2 de março de 2015

Textos de Segunda - "...É como andar de bicicleta."

  "Você nunca esquece!", eu nunca esqueci, nem mesmo a sensação. Era uma tarde de sábado, eu descia a rua de minha casa enquanto pensava sobre os dias, os meus. Mal havia percebido como estava o tempo, se havia sol, nuvens, poças no asfalto. Nesse, como em alguns outros dias, andava sem controle, de certa forma, no modo piloto automático, e a reflexão se dava de forma descomunal. Já não habitava o meu cotidiano. No caminho, já próximo a entrada de minha casa, havia uma criança de mais ou menos sete anos, montado em sua pequena bicicleta, dando voltas pela rua com seus amigos. Isso tirou a poeira que cobria as minhas lembranças.
Meu pai sempre faz questão de me lembrar (principalmente nos momentos de fraqueza), vem e utiliza como artifício para me encorajar, o dia que passou me ensinando a andar de bicicleta sem as rodinhas. Relembra os tombos que tomei, as muitas lágrimas que derramei querendo desistir (na infância, tudo era motivo para lágrimas), e no fim, naquele belo fim de tarde, minha bicicleta (que possuía pintura de chamas) queimava o asfalto do caminho - minha rua, que de uma esquina à outra, nem chegava a ter 50 metros. Diante dos outros me sentia minúsculo, frágil, meu pai era um gigante, e o mesmo sentia em relação a minha mãe, mas naquele instante sentia que ganhava o mundo, que havia, em mim, a capacidade de fazer e alcançar qualquer coisa, qualquer sonho, qualquer desejo, bastava um pouco de inspiração, talvez um pouco de lágrimas, joelhos ralados e muita transpiração. Não sei precisar qual idade tinha, sei apenas que era um domingo, e me marcou.
Entender palavra escrita, saber reconhecer e interpretar os sinais, veio também, como outra conquista que me tirou do chão e trouxe uma nova e rica perspectiva. Novamente, minha pouca estatura e idade nada tinham a ver com o tamanho que eu sentia, ou o mundo que podia tocar.
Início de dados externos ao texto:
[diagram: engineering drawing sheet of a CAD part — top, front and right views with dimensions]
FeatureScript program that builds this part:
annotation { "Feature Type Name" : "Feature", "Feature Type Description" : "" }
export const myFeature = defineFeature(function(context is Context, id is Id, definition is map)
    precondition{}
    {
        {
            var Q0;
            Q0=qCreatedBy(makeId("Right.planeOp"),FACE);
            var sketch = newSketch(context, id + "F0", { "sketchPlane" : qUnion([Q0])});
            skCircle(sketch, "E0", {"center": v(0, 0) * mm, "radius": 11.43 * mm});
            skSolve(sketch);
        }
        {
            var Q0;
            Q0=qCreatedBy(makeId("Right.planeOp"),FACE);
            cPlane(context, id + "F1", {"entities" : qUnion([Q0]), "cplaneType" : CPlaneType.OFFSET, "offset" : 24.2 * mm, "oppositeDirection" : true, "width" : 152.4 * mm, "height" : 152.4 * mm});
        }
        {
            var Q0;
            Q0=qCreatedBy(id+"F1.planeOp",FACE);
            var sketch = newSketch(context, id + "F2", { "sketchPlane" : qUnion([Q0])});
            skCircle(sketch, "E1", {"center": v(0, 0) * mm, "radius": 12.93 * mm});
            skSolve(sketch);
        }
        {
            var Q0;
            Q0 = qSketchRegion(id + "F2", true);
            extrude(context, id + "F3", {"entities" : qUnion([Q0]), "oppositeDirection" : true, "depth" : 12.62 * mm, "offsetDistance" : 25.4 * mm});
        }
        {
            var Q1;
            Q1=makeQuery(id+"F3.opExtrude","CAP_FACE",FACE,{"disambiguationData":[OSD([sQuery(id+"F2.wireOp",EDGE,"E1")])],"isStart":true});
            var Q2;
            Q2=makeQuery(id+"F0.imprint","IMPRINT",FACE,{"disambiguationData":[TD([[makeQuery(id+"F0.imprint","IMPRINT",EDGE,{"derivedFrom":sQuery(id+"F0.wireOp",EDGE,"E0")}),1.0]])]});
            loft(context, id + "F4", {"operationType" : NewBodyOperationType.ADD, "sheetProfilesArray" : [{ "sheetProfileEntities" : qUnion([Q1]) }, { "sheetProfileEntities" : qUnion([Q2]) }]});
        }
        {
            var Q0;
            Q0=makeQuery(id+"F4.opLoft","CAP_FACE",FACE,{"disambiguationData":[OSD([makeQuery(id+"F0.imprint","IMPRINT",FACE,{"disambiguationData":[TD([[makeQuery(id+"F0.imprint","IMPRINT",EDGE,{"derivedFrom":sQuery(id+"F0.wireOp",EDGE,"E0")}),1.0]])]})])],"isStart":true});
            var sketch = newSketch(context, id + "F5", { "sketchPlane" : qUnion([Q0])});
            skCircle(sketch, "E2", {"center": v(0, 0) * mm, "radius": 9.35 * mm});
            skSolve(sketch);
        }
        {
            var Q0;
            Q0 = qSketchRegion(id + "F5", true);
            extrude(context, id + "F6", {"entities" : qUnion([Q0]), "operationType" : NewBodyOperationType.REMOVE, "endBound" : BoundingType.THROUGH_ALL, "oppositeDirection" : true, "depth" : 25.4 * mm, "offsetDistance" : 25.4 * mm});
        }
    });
Aos 3, indo para os 4 anos, comecei a tecer minhas primeiras palavras escritas, e os livrinhos, gibis, os contos que meus pais liam para mim, agora poderiam ser "radiografados" pelos meus olhos e cantados pela minha voz. Tudo muito simples, sem precisar de fórmulas de bhaskara. E eu, "o mais feliz da vida".
Tem dias que amanhecemos meio nublados, algumas vezes essas nuvens se estendem por dias, semanas. Chegamos num ponto, onde as nuvens estão completamente carregadas, e por dentro, somos só tempestade. E de tão carregados, de tanta tempestade, transbordamos. E esse transbordar, é nosso corpo dizendo que tudo isso é muito. Transbordamos, irrigamos o nosso solo, limpamos nossas janelas. Transbordamos até a água ficar cristalina, até os vidros, os vitrais ficarem límpidos, até fertilizarmos o nosso peito. Daí, damos espaço para o sol. Flores brotam, belas paisagens tornamos enxergar, e os vitrais nos permitem novos espetáculos de encantamento. Crescer nos faz esquecer de dar importância às coisas "desimportantes". Tudo muito complexo, de dinâmica assustadora, pragmatismo mecânico, tudo muito frio. Que os temporais venham, lavem todo o mal. Mas nunca fechar as janelas para o sol. Que seus raios continuem a iluminar as coisas "insignificantes". Viver e saber o valor e a importância de cada estação.